▶ _HOW TO COMPLETE THIS TASK_
Transcribe every entry that follows exactly, omitting all pictures.

▶ _DATA SUPPLIED_
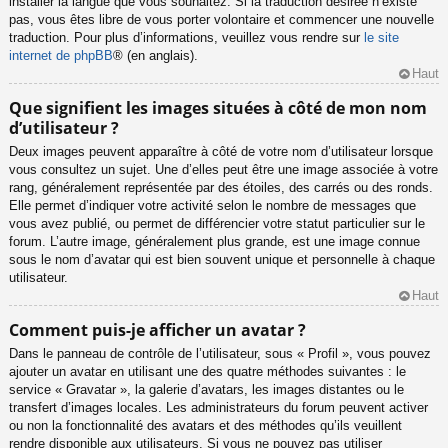
installer la langue que vous souhaitez. Si la traduction désirée n’existe
pas, vous êtes libre de vous porter volontaire et commencer une nouvelle
traduction. Pour plus d’informations, veuillez vous rendre sur
le site
internet de phpBB
® (en anglais).
Haut
Que signifient les images situées à côté de mon nom
d’utilisateur ?
Deux images peuvent apparaître à côté de votre nom d’utilisateur lorsque
vous consultez un sujet. Une d’elles peut être une image associée à votre
rang, généralement représentée par des étoiles, des carrés ou des ronds.
Elle permet d’indiquer votre activité selon le nombre de messages que
vous avez publié, ou permet de différencier votre statut particulier sur le
forum. L’autre image, généralement plus grande, est une image connue
sous le nom d’avatar qui est bien souvent unique et personnelle à chaque
utilisateur.
Haut
Comment puis-je afficher un avatar ?
Dans le panneau de contrôle de l’utilisateur, sous « Profil », vous pouvez
ajouter un avatar en utilisant une des quatre méthodes suivantes : le
service « Gravatar », la galerie d’avatars, les images distantes ou le
transfert d’images locales. Les administrateurs du forum peuvent activer
ou non la fonctionnalité des avatars et des méthodes qu’ils veuillent
rendre disponible aux utilisateurs. Si vous ne pouvez pas utiliser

▶ _ANSWER TO THE PROBLEM_
installer la langue que vous souhaitez. Si la traduction désirée n’existe
pas, vous êtes libre de vous porter volontaire et commencer une nouvelle
traduction. Pour plus d’informations, veuillez vous rendre sur
le site
internet de phpBB
® (en anglais).
Haut
Que signifient les images situées à côté de mon nom
d’utilisateur ?
Deux images peuvent apparaître à côté de votre nom d’utilisateur lorsque
vous consultez un sujet. Une d’elles peut être une image associée à votre
rang, généralement représentée par des étoiles, des carrés ou des ronds.
Elle permet d’indiquer votre activité selon le nombre de messages que
vous avez publié, ou permet de différencier votre statut particulier sur le
forum. L’autre image, généralement plus grande, est une image connue
sous le nom d’avatar qui est bien souvent unique et personnelle à chaque
utilisateur.
Haut
Comment puis-je afficher un avatar ?
Dans le panneau de contrôle de l’utilisateur, sous « Profil », vous pouvez
ajouter un avatar en utilisant une des quatre méthodes suivantes : le
service « Gravatar », la galerie d’avatars, les images distantes ou le
transfert d’images locales. Les administrateurs du forum peuvent activer
ou non la fonctionnalité des avatars et des méthodes qu’ils veuillent
rendre disponible aux utilisateurs. Si vous ne pouvez pas utiliser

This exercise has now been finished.